Mr. Rivlin said that neither state elected officials nor Maryland's congressional delegation have been briefed on the proposal, although he said such discussions are being planned. Legislation in Congress is one option for gaining tribal recognition, he said.
Early reaction to the proposal from the racing industry was decidedly negative. Dennis C. McCoy, lobbyist for the Maryland Horsebreeders Association, said yesterday that casino gambling could ruin horse racing in Maryland.
"Every place you've had casino gambling, the racing industry has gone to hell in a hurry -- 20 [percent] to 30 percent losses," he said.
Mervin A. Savoy, who as tribal chairwoman for the Piscataway confederation signed a July 1993 agreement with Mr. Rivlin's firm, could not be reached for comment.

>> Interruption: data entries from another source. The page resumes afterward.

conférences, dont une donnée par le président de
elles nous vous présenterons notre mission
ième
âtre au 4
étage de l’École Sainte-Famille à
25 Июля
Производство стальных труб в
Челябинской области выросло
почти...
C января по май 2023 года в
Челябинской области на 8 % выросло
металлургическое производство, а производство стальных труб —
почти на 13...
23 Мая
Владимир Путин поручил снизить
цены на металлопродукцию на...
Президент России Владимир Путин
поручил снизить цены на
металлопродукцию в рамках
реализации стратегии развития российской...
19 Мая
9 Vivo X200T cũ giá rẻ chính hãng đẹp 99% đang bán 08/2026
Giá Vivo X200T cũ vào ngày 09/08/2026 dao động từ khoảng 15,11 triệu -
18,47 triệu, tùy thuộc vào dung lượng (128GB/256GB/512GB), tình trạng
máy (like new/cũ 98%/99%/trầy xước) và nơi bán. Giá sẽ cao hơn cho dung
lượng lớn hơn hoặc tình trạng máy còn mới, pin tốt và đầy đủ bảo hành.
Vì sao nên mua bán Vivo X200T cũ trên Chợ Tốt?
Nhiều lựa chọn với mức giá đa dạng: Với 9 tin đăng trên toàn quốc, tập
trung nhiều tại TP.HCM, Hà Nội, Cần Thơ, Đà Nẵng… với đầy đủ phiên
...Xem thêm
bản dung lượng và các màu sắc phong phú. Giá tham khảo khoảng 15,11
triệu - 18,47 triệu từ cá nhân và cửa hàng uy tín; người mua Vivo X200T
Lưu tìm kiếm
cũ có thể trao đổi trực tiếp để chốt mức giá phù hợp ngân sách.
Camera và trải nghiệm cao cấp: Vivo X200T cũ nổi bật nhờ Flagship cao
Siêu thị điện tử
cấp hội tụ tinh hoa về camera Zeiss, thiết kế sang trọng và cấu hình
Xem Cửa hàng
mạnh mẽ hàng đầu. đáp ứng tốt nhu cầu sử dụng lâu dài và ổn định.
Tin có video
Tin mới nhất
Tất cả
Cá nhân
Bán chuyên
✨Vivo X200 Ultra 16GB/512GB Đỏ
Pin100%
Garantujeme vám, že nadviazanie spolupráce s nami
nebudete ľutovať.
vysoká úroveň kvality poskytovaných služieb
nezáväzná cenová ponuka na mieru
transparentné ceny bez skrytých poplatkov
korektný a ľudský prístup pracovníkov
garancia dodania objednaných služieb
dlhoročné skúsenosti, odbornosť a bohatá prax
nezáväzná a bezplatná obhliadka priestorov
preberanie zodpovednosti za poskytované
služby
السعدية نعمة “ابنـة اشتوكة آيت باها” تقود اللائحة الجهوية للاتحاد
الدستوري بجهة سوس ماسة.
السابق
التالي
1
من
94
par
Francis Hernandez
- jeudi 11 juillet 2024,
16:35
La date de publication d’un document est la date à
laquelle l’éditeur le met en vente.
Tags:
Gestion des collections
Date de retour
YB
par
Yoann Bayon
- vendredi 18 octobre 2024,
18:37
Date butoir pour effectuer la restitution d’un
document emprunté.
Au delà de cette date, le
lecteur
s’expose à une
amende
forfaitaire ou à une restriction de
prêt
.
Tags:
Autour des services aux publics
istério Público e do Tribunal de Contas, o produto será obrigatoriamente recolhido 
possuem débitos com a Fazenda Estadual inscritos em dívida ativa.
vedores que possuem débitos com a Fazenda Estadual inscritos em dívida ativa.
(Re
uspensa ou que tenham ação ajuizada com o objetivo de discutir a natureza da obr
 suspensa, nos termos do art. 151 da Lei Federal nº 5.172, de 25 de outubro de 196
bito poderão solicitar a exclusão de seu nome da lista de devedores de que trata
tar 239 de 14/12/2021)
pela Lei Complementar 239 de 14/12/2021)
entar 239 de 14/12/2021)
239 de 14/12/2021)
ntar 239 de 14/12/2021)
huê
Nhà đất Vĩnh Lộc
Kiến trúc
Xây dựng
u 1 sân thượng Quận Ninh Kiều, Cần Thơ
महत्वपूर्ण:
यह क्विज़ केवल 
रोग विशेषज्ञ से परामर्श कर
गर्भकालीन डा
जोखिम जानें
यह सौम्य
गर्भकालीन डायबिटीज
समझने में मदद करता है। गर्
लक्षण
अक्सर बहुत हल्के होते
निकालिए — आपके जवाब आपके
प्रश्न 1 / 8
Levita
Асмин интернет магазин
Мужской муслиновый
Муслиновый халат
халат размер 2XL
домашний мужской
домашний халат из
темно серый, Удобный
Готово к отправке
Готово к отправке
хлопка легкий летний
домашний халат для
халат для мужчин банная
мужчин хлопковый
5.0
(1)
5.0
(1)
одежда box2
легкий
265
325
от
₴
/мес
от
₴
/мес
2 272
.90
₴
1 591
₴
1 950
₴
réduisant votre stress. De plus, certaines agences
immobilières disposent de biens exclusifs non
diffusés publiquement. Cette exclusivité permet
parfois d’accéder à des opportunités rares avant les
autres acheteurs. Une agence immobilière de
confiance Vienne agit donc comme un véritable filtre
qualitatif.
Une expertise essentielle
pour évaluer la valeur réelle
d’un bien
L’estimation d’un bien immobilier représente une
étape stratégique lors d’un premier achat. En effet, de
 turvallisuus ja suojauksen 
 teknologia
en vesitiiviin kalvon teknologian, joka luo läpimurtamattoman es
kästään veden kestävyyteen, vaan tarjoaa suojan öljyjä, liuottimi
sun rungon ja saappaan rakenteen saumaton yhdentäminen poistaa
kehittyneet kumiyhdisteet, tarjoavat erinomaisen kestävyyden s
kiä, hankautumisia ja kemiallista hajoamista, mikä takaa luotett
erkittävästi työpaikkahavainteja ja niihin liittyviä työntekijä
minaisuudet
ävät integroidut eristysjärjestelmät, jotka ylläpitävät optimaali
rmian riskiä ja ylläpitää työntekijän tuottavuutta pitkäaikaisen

Ms. Savoy's group is not the only one claiming to represent the Piscataway in Maryland. Billy "Redwing" Tayac -- who is not involved in the casino proposal -- has long claimed to be chief of the Piscataway Nation here. He could not be reached.
Mr. Tayac's son, Mark Tayac, speaking as a representative of the Piscataway, said, "You have many, many non-Indian people trying to take advantage of Indian programs at the state, county and federal levels, . . . jumping on the Indian bandwagon trying to take advantage of situations economically."